The project ATHENA supports tourism for the handicapped

Datum: 
02.02.2010 (All day)

Since June of this year, a new project for support of the accessible tourism in the Czech Republic has launched its activities. It is called ATHENA na cestách/ATHENA. The project deals with development of human resources and employment in the Czech Republic and increasing awareness of barrier-free travelling, applying experience and inspiration from EU countries.

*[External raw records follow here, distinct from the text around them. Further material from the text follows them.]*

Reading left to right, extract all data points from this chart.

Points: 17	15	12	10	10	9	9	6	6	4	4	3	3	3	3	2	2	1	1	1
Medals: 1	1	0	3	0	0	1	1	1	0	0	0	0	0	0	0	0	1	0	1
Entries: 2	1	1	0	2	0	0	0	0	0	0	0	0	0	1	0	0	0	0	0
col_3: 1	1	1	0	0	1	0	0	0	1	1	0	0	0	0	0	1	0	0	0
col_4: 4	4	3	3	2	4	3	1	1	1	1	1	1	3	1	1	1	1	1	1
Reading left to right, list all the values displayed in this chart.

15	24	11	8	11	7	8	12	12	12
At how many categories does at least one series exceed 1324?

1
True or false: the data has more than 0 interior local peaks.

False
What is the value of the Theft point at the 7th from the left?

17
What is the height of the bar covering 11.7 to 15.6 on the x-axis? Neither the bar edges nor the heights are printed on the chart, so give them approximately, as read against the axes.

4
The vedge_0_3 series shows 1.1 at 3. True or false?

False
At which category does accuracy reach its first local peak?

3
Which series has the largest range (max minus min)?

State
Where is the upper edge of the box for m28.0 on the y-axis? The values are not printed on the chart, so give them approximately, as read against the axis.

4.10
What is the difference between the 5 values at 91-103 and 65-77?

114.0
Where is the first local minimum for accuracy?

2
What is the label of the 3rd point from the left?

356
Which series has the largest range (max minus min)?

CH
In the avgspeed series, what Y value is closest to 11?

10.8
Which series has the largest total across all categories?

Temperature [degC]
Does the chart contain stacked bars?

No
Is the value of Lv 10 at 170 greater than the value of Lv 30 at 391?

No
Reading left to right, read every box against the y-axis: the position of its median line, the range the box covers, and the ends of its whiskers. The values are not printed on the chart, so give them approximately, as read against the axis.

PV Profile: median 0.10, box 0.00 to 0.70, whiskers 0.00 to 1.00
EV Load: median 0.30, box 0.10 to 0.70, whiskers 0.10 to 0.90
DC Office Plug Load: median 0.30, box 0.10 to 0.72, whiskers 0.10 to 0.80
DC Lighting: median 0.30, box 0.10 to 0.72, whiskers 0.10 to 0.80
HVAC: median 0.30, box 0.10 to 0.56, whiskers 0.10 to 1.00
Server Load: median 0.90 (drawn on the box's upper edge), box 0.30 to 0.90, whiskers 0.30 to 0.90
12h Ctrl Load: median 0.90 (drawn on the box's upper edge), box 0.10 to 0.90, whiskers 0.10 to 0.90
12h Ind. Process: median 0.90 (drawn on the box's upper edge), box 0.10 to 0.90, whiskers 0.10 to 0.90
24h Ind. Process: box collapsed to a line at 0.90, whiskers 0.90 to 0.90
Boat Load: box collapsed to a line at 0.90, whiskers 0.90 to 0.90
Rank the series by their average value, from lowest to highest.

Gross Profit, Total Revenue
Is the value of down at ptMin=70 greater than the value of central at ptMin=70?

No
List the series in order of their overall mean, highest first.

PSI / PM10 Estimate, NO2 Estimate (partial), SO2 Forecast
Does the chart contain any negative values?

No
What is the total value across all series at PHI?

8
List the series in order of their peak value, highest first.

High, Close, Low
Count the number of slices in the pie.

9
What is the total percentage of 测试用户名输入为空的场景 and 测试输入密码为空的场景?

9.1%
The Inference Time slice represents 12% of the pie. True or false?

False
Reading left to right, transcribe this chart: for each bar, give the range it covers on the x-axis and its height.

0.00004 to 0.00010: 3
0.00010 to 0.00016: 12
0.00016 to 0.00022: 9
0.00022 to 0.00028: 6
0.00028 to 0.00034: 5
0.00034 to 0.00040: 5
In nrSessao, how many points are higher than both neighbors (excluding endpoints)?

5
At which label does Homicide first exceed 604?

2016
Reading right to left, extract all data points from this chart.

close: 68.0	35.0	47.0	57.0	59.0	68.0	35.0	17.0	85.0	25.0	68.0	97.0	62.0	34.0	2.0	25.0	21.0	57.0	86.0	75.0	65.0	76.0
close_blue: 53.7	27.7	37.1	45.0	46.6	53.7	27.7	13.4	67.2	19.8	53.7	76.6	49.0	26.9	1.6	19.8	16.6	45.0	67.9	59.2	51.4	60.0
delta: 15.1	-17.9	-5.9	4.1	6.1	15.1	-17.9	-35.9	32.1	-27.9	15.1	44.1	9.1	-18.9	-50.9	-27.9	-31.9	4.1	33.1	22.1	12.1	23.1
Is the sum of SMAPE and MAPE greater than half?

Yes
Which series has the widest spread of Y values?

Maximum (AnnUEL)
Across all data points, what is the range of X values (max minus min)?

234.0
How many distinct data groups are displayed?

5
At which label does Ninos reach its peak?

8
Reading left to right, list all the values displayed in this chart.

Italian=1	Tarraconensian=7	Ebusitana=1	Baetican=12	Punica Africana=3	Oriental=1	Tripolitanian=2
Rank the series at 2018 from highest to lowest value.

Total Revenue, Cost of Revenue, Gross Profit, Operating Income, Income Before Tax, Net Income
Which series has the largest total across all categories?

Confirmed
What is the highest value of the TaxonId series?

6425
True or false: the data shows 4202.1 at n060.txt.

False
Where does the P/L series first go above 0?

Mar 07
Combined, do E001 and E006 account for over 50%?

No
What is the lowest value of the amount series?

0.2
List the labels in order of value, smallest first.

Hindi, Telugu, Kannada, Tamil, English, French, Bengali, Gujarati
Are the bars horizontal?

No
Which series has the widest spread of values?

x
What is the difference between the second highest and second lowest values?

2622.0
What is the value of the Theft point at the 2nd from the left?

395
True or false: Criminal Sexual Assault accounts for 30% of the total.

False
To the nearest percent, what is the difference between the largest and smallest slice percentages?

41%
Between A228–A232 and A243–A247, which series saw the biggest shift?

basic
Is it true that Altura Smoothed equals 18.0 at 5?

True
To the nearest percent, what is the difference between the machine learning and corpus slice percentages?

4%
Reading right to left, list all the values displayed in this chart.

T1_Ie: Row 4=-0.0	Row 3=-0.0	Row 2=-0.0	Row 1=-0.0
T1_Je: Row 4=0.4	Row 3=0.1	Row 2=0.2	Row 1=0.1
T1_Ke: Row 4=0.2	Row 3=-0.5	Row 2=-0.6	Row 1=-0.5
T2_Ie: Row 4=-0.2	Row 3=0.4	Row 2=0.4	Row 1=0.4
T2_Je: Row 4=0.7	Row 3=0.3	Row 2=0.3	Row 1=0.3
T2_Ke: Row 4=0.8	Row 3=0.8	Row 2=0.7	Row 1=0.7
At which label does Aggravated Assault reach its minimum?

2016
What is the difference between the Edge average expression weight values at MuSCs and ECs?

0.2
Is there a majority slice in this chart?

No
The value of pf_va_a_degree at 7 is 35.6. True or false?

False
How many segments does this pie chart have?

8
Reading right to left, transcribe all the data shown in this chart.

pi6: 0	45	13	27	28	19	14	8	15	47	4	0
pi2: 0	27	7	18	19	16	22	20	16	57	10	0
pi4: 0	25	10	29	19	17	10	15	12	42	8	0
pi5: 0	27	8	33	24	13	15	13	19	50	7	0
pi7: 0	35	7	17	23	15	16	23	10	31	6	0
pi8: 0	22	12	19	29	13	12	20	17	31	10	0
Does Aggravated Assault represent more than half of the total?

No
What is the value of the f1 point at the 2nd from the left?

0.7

Even though some measures in this sphere have already been taken in the Czech Republic, the topic of accessible tourism deserves more attention. Many European countries consider barrier-free tourism highly promising, namely from the point of view of creating sustainable working positions, supporting the social integration and collaboration of the public and private sector. The Czech Republic still lacks a sufficient and quality offer of services that would enable the disabled, seniors, and parents with small children and other tourists with reduced mobility and orientation to take part in tourism according to their specific needs. According to Mrs. Jarmila Šagátová, the chief project manager of ATHENA, the public sector has so far shown a very limited interest in accessible tourism, and there is a lack of the coordination of individual activities in this area. The awareness of institutions as well as the general public is similarly insufficient.
The main objective of the project ATHENA, that is financed by the European Social Fund through the Operational programme Human Resources and Employment, is to remove the so-called soft barriers. Its activities focus mostly on increasing the awareness and understanding of this topic by employers in the tourist industry, bodies of state administration, educational institutions as well as the actual disabled persons, non-governmental organizations uniting or employing such clients, and the general public. “The main objectives of the project are to introduce accessible tourism to them as an area with high potential for the development of employment and integration of persons disadvantaged at the labour market. We would like to motivate the institutions to promote this kind of tourism in their practice, and thus creating a thematic network of cooperation,” says Mrs Šagátová describing the purposes of the project that is supposed to last until May 2011. The project takes place mostly in the Moravian-Silesian Region, the Hradec Kralove Region, the South Bohemian Region and in Prague.

After the end of the project, a manual on accessible tourism, a set of methods for creating information systems for the area of accessible tourism in the Czech Republic, an electronic library collecting information about accessible tourism in the EU countries or a set of good European examples of accessible tourism shall be available to all users. For the purposes of creating such products, the project organizers plan to use the cooperation with their international partner - ENAT (European Network for Accessible Tourism) that gives patronage over various public as well as private subjects whose objective is to make travelling accessible to all, i.e. also to persons with specific needs. The project ATHENA is managed by KAZUIST, spol. s.r.o. (Trinec) in cooperation with the civil association OS TRIANON (Cesky Tesin), TRIANON-ČECHY, o.s., (Vimperk) and the Czech National Disability Council (Prague).


The project ATHENA na cestách / ATHENA will be introduced at the Medical Fair in Brno on Friday 23 October 2009 in conference hall D of the Congress Centre at 10 a.m. All who are interested in the topic of accessible tourism, both from the public and the private sector, are kindly invited to the workshop of Accessible travelling in practice.